]> git.ipfire.org Git - thirdparty/systemd.git/commitdiff
oomd: rework memory reclaim detection logic
authorAnita Zhang <the.anitazha@gmail.com>
Fri, 26 Mar 2021 07:39:25 +0000 (00:39 -0700)
committerAnita Zhang <the.anitazha@gmail.com>
Fri, 2 Apr 2021 02:51:54 +0000 (19:51 -0700)
systemd-oomd only monitors and kills within a selected cgroup subtree
For memory pressure kills, this means it's unnecessary to get the
pgscan rate across all the monitored memory pressure cgroups.
The increase will show up whether we do a total sum or not, but since
we only care about the increase in the subtree we're about to target
for a kill, we can simplify the code a bit by not doing this total sum.

src/oom/oomd-manager.c
src/oom/oomd-manager.h
src/oom/oomd-util.c
src/oom/oomd-util.h
src/oom/test-oomd-util.c

index 2a683d5469e43ae0493d5ee54cb9ce281d27b3d4..73555d2594d5e67c11e13162c44f187c12ea43c6 100644 (file)
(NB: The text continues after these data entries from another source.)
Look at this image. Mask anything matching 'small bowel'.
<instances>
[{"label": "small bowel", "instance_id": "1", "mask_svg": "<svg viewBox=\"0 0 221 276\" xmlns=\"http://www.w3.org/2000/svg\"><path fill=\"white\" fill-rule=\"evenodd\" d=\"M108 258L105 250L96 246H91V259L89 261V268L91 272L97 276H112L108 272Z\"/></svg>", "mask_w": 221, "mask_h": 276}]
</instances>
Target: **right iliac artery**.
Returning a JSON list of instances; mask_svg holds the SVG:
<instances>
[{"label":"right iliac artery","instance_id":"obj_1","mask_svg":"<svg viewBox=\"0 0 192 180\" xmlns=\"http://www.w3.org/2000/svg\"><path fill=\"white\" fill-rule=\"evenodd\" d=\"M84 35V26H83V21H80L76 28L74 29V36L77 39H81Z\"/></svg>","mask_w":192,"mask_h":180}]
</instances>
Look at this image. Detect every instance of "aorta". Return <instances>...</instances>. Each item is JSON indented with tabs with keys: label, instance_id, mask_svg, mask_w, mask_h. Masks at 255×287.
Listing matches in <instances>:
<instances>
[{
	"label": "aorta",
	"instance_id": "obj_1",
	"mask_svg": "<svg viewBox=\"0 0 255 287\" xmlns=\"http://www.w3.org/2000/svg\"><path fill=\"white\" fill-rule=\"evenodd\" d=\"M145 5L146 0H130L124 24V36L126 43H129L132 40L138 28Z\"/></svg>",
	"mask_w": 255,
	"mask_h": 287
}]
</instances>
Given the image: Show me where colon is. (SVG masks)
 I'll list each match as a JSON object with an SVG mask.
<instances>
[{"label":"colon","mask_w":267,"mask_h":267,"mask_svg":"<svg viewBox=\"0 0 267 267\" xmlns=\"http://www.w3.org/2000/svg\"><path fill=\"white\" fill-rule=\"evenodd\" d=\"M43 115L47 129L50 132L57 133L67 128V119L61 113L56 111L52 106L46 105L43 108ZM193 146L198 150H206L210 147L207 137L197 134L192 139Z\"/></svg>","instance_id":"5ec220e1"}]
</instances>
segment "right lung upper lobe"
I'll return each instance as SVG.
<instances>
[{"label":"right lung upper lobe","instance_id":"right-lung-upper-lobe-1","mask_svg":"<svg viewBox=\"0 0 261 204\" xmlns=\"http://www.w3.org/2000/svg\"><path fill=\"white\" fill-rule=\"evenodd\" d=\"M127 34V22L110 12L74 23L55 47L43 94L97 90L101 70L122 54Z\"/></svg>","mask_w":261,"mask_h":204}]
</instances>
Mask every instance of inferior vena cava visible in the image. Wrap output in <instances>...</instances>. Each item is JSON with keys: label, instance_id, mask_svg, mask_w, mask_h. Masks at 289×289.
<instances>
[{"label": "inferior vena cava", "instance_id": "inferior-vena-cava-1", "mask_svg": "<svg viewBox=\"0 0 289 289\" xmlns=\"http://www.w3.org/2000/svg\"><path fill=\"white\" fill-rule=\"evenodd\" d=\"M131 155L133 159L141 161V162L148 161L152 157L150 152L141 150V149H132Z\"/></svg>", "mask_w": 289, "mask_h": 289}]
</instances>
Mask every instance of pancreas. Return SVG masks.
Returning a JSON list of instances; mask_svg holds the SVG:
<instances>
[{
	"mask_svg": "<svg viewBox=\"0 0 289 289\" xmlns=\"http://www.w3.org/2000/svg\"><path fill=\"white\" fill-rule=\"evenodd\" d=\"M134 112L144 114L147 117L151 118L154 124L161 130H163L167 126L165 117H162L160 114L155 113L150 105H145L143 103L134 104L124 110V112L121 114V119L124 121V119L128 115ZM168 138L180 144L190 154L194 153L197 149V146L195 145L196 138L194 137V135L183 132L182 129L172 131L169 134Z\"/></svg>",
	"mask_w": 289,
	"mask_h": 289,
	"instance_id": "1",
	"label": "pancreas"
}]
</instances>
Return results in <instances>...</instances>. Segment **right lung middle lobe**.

@@ -419,9 +419,6 @@ static int monitor_memory_pressure_contexts_handler(sd_event_source *s, uint64_t
         if (r < 0)
                 log_debug_errno(r, "Failed to update monitored memory pressure candidate cgroup contexts, ignoring: %m");
 
-        if (oomd_memory_reclaim(m->monitored_mem_pressure_cgroup_contexts))
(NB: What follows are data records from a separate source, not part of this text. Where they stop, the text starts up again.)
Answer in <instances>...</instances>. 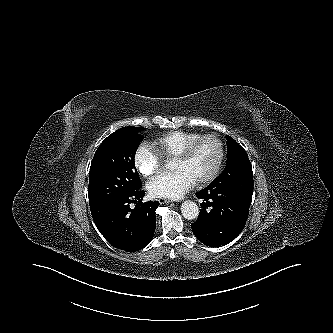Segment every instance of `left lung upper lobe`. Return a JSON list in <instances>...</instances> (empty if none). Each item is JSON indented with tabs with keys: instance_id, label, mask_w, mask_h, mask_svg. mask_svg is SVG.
<instances>
[{
	"instance_id": "5c2ea615",
	"label": "left lung upper lobe",
	"mask_w": 333,
	"mask_h": 333,
	"mask_svg": "<svg viewBox=\"0 0 333 333\" xmlns=\"http://www.w3.org/2000/svg\"><path fill=\"white\" fill-rule=\"evenodd\" d=\"M227 139L226 167L214 181L226 180L235 192L252 197L253 174L252 165L244 148L232 137Z\"/></svg>"
}]
</instances>
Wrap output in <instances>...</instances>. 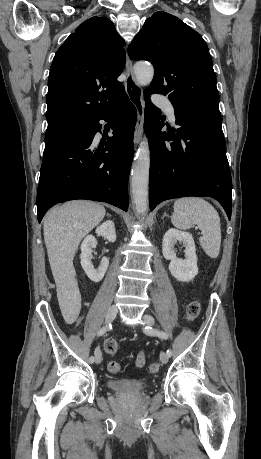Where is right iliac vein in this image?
Here are the masks:
<instances>
[{"label": "right iliac vein", "instance_id": "63e3f726", "mask_svg": "<svg viewBox=\"0 0 261 459\" xmlns=\"http://www.w3.org/2000/svg\"><path fill=\"white\" fill-rule=\"evenodd\" d=\"M117 313H118L117 307L114 305L111 306L106 313V322L107 323L112 322L116 318ZM101 361H102V354H101L100 349L98 348L95 353V362L99 364L101 363Z\"/></svg>", "mask_w": 261, "mask_h": 459}]
</instances>
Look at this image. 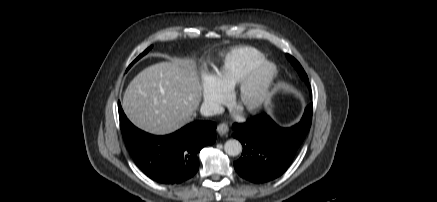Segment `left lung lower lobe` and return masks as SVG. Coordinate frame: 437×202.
I'll return each mask as SVG.
<instances>
[{
	"label": "left lung lower lobe",
	"instance_id": "1",
	"mask_svg": "<svg viewBox=\"0 0 437 202\" xmlns=\"http://www.w3.org/2000/svg\"><path fill=\"white\" fill-rule=\"evenodd\" d=\"M312 121V103L296 125L278 126L267 114L233 124V137L242 146V156L234 163L236 172L253 183L271 181L290 166L298 148L307 135Z\"/></svg>",
	"mask_w": 437,
	"mask_h": 202
}]
</instances>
-                m->last_reclaim_at = usec_now;
-
         /* Since pressure counters are lagging, we need to wait a bit after a kill to ensure we don't read stale
          * values and go on a kill storm. */
         if (m->mem_pressure_post_action_delay_start > 0) {
@@ -437,45 +434,45 @@ static int monitor_memory_pressure_contexts_handler(sd_event_source *s, uint64_t
         if (r < 0)
                 log_debug_errno(r, "Failed to check if memory pressure exceeded limits, ignoring: %m");
         else if (r == 1) {
-                /* Check if there was reclaim activity in the given interval. The concern is the following case:
-                 * Pressure climbed, a lot of high-frequency pages were reclaimed, and we killed the offending
-                 * cgroup. Even after this, well-behaved processes will fault in recently resident pages and
-                 * this will cause pressure to remain high. Thus if there isn't any reclaim pressure, no need
-                 * to kill something (it won't help anyways). */
-                if ((usec_now - m->last_reclaim_at) <= RECLAIM_DURATION_USEC) {
-                        OomdCGroupContext *t;
-
-                        SET_FOREACH(t, targets) {
-                                _cleanup_free_ char *selected = NULL;
-                                char ts[FORMAT_TIMESPAN_MAX];
-
-                                log_debug("Memory pressure for %s is %lu.%02lu%% > %lu.%02lu%% for > %s with reclaim activity",
-                                          t->path,
-                                          LOAD_INT(t->memory_pressure.avg10), LOAD_FRAC(t->memory_pressure.avg10),
-                                          LOAD_INT(t->mem_pressure_limit), LOAD_FRAC(t->mem_pressure_limit),
-                                          format_timespan(ts, sizeof ts,
-                                                          m->default_mem_pressure_duration_usec,
-                                                          USEC_PER_SEC));
-
-                                r = oomd_kill_by_pgscan_rate(m->monitored_mem_pressure_cgroup_contexts_candidates, t->path, m->dry_run, &selected);
-                                if (r == -ENOMEM)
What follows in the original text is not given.